Decoupled Sequence and Structure Generation for Realistic Antibody Design
Nayoung Kim, Minsu Kim, Sungsoo Ahn, Jinkyoo Park
TL;DR
ASSD introduces a sequence-structure decoupling framework for antibody design by factorizing the joint design into a sequence design model $p_\theta(\mathbf{s}|\mathbf{c})$ and a structure predictor $p_\phi(\mathbf{x}|\mathbf{s},\mathbf{c})$. A composition-based objective with REINFORCE mitigates excessive token repetition in non-autoregressive sequence generation, enabling efficient training on large sequence databases via a protein language model (ESM2-650M) with LoRA fine-tuning.
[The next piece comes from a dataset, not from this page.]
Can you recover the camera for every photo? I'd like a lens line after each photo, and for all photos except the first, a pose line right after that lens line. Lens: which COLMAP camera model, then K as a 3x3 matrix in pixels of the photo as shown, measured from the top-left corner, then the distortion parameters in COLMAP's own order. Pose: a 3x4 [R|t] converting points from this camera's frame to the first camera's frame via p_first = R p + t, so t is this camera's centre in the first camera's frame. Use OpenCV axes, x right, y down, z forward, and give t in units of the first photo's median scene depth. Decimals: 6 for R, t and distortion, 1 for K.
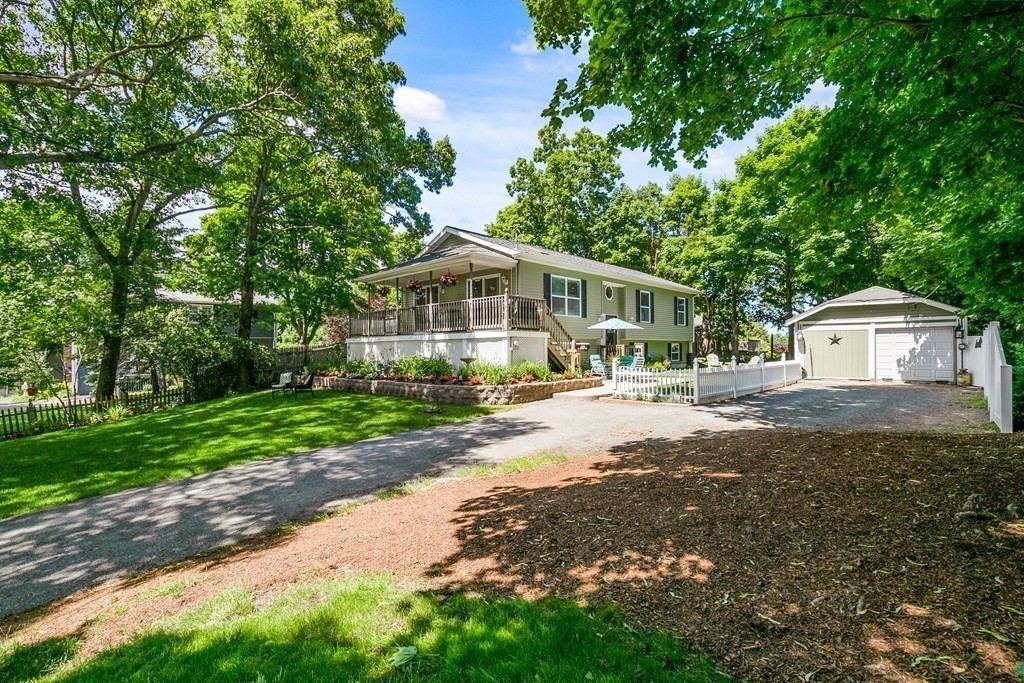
lens RADIAL K [[469.4, 0, 513.1], [0, 469.4, 342.8], [0, 0, 1]] dist [-0.012932, 0.002010]
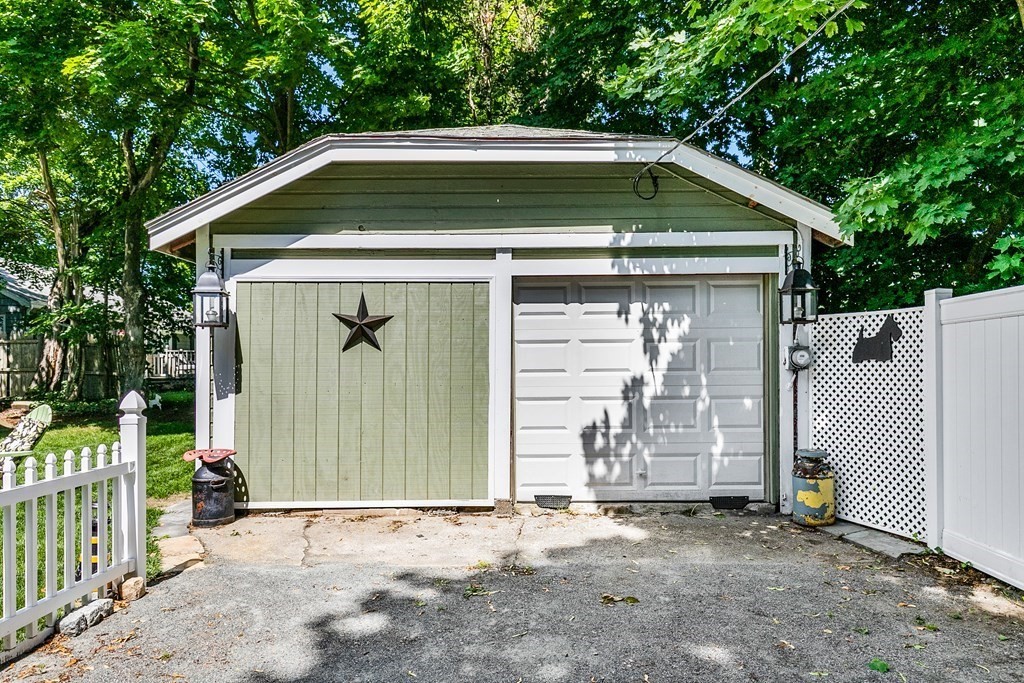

Across SAbDab, RAbD, affinity optimization, and docked-template scenarios, ASSD achieves superior or competitive amino-acid recovery (AAR) and structural accuracy (RMSD/TM-score) while substantially reducing token repetition ($p_{\text{rep}}$). The approach generalizes to protein design and is robust to data leakage, suggesting a practical, scalable path for realistic antibody and protein design with architecture- and task-specific components.
Abstract
Recently, deep learning has made rapid progress in antibody design, which plays a key role in the advancement of therapeutics. A dominant paradigm is to train a model to jointly generate the antibody sequence and the structure as a candidate. However, the joint generation requires the model to generate both the discrete amino acid categories and the continuous 3D coordinates; this limits the space of possible architectures and may lead to suboptimal performance. In response, we propose an antibody sequence-structure decoupling (ASSD) framework, which separates sequence generation and structure prediction. Although our approach is simple, our idea allows the use of powerful neural architectures and demonstrates notable performance improvements. We also find that the widely used non-autoregressive generators promote sequences with overly repeating tokens. Such sequences are both out-of-distribution and prone to undesirable developability properties that can trigger harmful immune responses in patients. To resolve this, we introduce a composition-based objective that allows an efficient trade-off between high performance and low token repetition. ASSD shows improved performance in various antibody design experiments, while the composition-based objective successfully mitigates token repetition of non-autoregressive models.